### WORK REQUIRED
Across all the entries below, count each line that holds "SourceGraphic" and report the figure only.

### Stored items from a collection
= Beginning of Section =
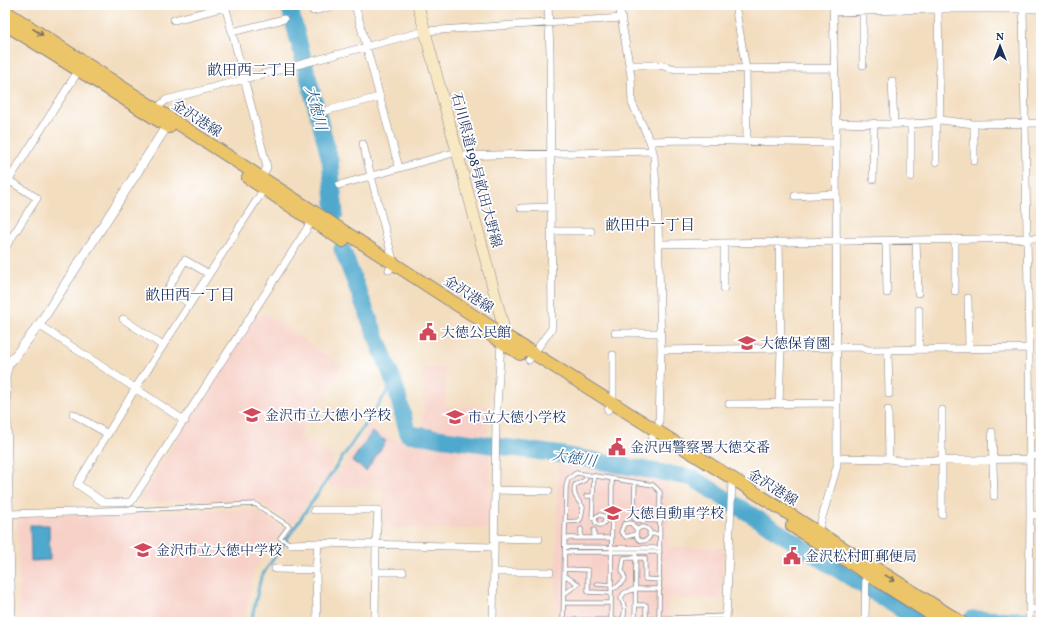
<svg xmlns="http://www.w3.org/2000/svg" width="1046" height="627" font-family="Vollkorn,'Noto Serif JP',serif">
  <rect width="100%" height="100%" fill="#fff"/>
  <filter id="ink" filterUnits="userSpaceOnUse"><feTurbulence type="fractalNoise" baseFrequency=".025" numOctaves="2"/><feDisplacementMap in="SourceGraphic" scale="8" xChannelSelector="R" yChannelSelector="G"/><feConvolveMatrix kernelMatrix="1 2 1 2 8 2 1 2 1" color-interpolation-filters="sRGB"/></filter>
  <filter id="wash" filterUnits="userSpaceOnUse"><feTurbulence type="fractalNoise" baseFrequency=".012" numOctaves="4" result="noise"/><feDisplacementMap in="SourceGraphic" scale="16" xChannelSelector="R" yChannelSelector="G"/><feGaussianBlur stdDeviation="0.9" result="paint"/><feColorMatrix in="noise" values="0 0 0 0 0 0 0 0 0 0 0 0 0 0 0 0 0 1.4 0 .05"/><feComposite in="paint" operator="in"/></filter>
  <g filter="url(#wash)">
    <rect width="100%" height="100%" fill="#f3ddbf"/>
    <path fill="#f7d1c8" d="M1036,243H1041V447H1039Z
      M265,313L342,366L299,435L335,458L328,471L338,474L370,424L394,440L423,441L424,367H445V407L490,406L487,440L491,441L490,529L384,528L383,488L332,487L322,481L292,524L258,500L137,502L256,316Z
      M558,460L669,479L667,547L723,548L722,599H668L667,622H555Z
      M255,510L283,529L254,571L244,622H20L17,518L19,516Z"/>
    <path fill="#4fa9cd" stroke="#356c96" d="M372,432L386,441L366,471L352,461Z
      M30,525H49L50,560L31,561Z"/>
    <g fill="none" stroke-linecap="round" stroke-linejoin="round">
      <path stroke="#4fa9cd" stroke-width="3" d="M251,622L261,577L389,389L395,385"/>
      <path stroke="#4fa9cd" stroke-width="17" d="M289,5L330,160L335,213
        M342,249L395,385L408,434L564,455L693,478L921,622
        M1038,620H1041
        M971,621L972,619L1025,620"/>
    </g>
  </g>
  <g filter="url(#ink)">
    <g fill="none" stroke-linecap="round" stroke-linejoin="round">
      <g stroke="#87868e" stroke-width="5">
        <path id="service" d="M594,476L592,518H595
          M635,482L634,518L636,520L661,521
          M586,496H593
          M134,510L255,504L289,526L280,538L291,544
          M595 520a5 5 0 1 1 10 0a5 5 0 1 1-10 0Z
          M565,522L579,521L581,518L583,507C578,500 572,495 575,485L585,480L587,474
          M636 534a7 7 0 1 1 14 0a7 7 0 1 1-14 0Z
          M636,534L626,537L621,532L624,524L631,523L637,530
          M649,534H660
          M565,538H612
          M581,538V529
          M594,538V530
          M565,547L660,548
          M565,552H660
          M565,569L588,570V592L611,593
          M597,584L611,585
          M611,589L617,587L625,579L622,570L624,558H645V579L660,580
          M564,594L578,584L564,575
          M564,603H611
          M635,605H646V619L726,616
          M563,620H617L623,618C626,610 624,605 621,598L624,593L635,589H660
          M563,622L566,487L568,479L576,473L653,485L660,492L659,622
          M611,622L612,479
          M635,622L636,555"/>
      </g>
      <g stroke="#87868e" stroke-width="8">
        <path id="minor" d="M225,5L267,167L260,181
          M355,5L399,168
          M619,5L631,76L632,103L650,141L654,156L658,219L661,350
          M735,5L746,69L747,142
          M1023,5L1029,348L1030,515L1029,622
          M938,9L940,120
          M313,11L337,5
          M833,12L938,9H1041
          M174,20L225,7
          M232,32L284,19
          M629,65H659L676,69L834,68
          M863,65V11
          M892,81L894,123
          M154,111L166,100L425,31L622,18
          M325,111L379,97
          M936,122V162
          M836,123C855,123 927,127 940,120L974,124L1041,123
          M911,124V177
          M650,141L684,140L836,143
          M458,156L652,151
          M974,161V124
          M873,179L874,123
          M339,185L371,176L363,144
          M5,186L79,70
          M264,189L135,389L77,484L103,502H131L312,221
          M795,196L836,194
          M521,208L551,207
          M551,231H591
          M955,239V291
          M886,240L887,293
          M916,240L918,293
          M779,242L781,349L779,404
          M724,243V288
          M659,244L1041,238
          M5,248L37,198L5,178
          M389,270L394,264L371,176L457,152
          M968,298L969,349
          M190,304L168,289L185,260L209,274
          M919,310V350
          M123,319L163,346
          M39,325L185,421
          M615,333H660
          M888,350L889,394
          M529,360L552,328L550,52L548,5
          M729,404L837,403
          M608,410L613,404V355
          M888,410L889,459
          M73,414L108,434
          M992,432L994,496
          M652,438L659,423L661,350L860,347L868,350L1029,348
          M1030,456H1041
          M837,458L889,459L901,461L1030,459
          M495,490L549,491
          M314,510H378L376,544L375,622
          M8,514L134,510
          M942,514V410
          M1030,515H1041
          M817,535L837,466L836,123L833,5
          M495,538L539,539
          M291,544L318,543
          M275,569L316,570
          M376,572H403
          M494,572H550
          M1029,609H1041
          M317,622L316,570L318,543L494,547
          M493,622L496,422L501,343
          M726,622L732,480
          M865,622L866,571"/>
      </g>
      <g stroke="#87868e" stroke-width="10">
        <path id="tertiary" d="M11,622L5,376L8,365L39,325L170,121"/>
      </g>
      <g stroke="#87868e" stroke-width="12">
        <path id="secondary" d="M418,5L503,325L501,341"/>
      </g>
      <g stroke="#87868e" stroke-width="14">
        <path id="primary" d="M5,11L485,323L961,622
          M5,24L169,127
          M248,178L343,241
          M483,330L520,354
          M792,526L943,622"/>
      </g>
      <use href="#service" stroke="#fff" stroke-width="3.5"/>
      <use href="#minor" stroke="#fff" stroke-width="7"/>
      <use href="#tertiary" stroke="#fff" stroke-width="9"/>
      <use href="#secondary" stroke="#f8e8c3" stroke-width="11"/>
      <use href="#primary" stroke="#edc569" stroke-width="12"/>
    </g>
    <defs><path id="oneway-shaft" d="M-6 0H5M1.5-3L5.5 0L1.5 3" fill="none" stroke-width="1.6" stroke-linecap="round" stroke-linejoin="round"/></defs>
    <g stroke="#797263">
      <use href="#oneway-shaft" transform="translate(38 32) rotate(33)"/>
      <use href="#oneway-shaft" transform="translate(890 578) rotate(32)"/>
    </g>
  </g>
  <defs>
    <g id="civic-bare" transform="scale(1.38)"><path d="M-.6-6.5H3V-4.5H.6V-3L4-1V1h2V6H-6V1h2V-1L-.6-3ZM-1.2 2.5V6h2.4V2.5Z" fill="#d1495b" stroke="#fff" stroke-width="2.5" paint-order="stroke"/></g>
    <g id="school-bare" transform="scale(1.38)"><path d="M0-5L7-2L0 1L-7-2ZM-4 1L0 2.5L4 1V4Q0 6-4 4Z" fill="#d1495b" stroke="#fff" stroke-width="2.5" paint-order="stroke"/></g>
  </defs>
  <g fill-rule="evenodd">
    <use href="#civic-bare" x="428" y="332"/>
    <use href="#school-bare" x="747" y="343"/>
    <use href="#school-bare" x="252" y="415"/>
    <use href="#school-bare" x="455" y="417"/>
    <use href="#civic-bare" x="617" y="447"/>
    <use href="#school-bare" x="613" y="513"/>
    <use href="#school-bare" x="143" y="550"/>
    <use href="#civic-bare" x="792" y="556"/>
  </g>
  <g text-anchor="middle" stroke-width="3.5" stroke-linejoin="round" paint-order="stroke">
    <g font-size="14" fill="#1b2f5e" stroke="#fff">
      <text transform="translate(197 118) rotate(33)" y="5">金沢港線</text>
      <text transform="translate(477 170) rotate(75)" y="5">石川県道198号畝田大野線</text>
      <text transform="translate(469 294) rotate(33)" y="5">金沢港線</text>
      <text transform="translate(773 487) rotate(32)" y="5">金沢港線</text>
    </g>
    <g font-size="14" fill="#1b2f5e" stroke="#fff" text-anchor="start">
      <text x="441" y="337">大徳公民館</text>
      <text x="760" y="348">大徳保育園</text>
      <text x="265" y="420">金沢市立大徳小学校</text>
      <text x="468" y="422">市立大徳小学校</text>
      <text x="630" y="452">金沢西警察署大徳交番</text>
      <text x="626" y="518">大徳自動車学校</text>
      <text x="156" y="555">金沢市立大徳中学校</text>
      <text x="805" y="561">金沢松村町郵便局</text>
    </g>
    <g font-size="15" fill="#1b2f5e" stroke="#fff">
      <text x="252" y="75">畝田西二丁目</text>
      <text x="650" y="230">畝田中一丁目</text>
      <text x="190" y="300">畝田西一丁目</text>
    </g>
    <g font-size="15" font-style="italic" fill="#30608a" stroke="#fff">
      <text transform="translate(316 108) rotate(75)" y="5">大徳川</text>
      <text transform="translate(574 458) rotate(9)" y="5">大徳川</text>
    </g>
  </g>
  <rect width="1046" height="627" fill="none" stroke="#fff" stroke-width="20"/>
  <g transform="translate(1000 46)" stroke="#ffffff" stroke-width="3" paint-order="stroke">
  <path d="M0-3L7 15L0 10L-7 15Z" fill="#1b2f5e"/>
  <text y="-6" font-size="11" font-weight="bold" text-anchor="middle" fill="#1b2f5e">N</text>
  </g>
</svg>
= End of Section =
### WRITTEN RESPONSE
2